Saved entries ::
===============

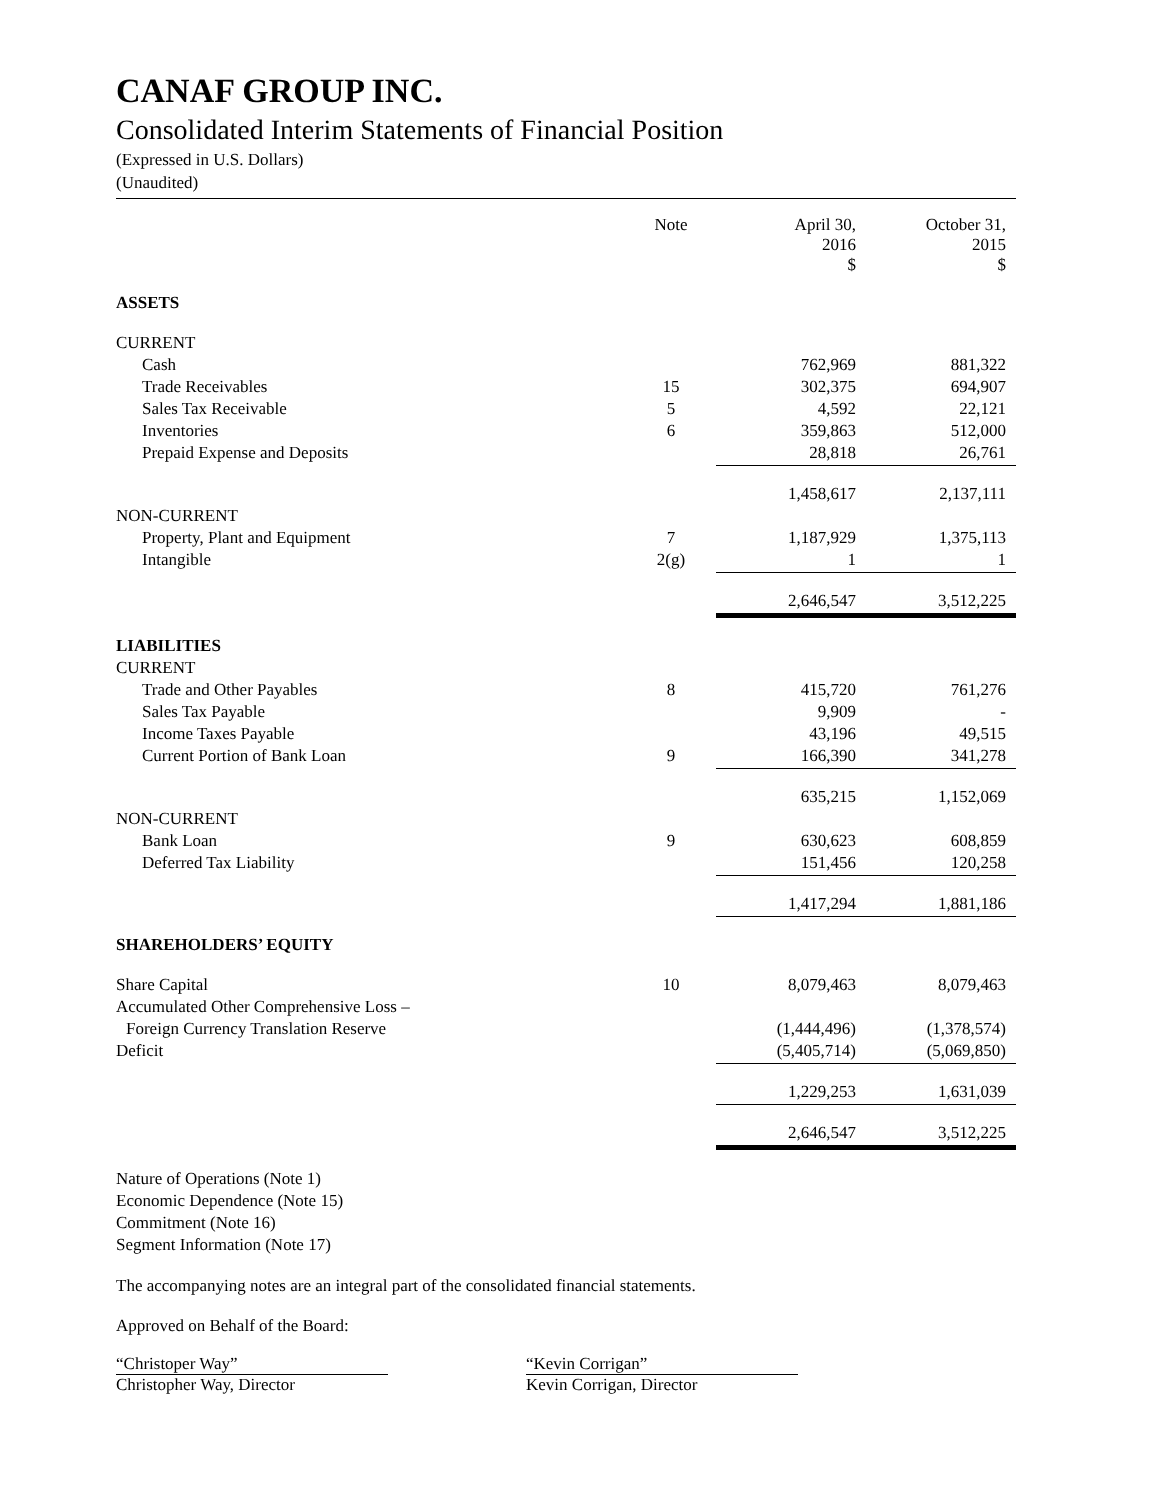CANAF GROUP INC.
Consolidated Interim Statements of Financial Position
(Expressed in U.S. Dollars)
(Unaudited)
| | Note | April 30, 2016 $ | October 31, 2015 $ |
| --- | --- | --- | --- |
| ASSETS | | | |
| CURRENT | | | |
| Cash | | 762,969 | 881,322 |
| Trade Receivables | 15 | 302,375 | 694,907 |
| Sales Tax Receivable | 5 | 4,592 | 22,121 |
| Inventories | 6 | 359,863 | 512,000 |
| Prepaid Expense and Deposits | | 28,818 | 26,761 |
| | | 1,458,617 | 2,137,111 |
| NON-CURRENT | | | |
| Property, Plant and Equipment | 7 | 1,187,929 | 1,375,113 |
| Intangible | 2(g) | 1 | 1 |
| | | 2,646,547 | 3,512,225 |
| LIABILITIES | | | |
| CURRENT | | | |
| Trade and Other Payables | 8 | 415,720 | 761,276 |
| Sales Tax Payable | | 9,909 | - |
| Income Taxes Payable | | 43,196 | 49,515 |
| Current Portion of Bank Loan | 9 | 166,390 | 341,278 |
| | | 635,215 | 1,152,069 |
| NON-CURRENT | | | |
| Bank Loan | 9 | 630,623 | 608,859 |
| Deferred Tax Liability | | 151,456 | 120,258 |
| | | 1,417,294 | 1,881,186 |
| SHAREHOLDERS’ EQUITY | | | |
| Share Capital | 10 | 8,079,463 | 8,079,463 |
| Accumulated Other Comprehensive Loss – | | | |
| Foreign Currency Translation Reserve | | (1,444,496) | (1,378,574) |
| Deficit | | (5,405,714) | (5,069,850) |
| | | 1,229,253 | 1,631,039 |
| | | 2,646,547 | 3,512,225 |
Nature of Operations (Note 1)
Economic Dependence (Note 15)
Commitment (Note 16)
Segment Information (Note 17)
The accompanying notes are an integral part of the consolidated financial statements.
Approved on Behalf of the Board:
“Christoper Way”
Christopher Way, Director
“Kevin Corrigan”
Kevin Corrigan, Director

===============

Task requirements ::
Find all lines holding the word "Corrigan" in the records above and copy them.

Reply ::
“Kevin Corrigan”
Kevin Corrigan, Director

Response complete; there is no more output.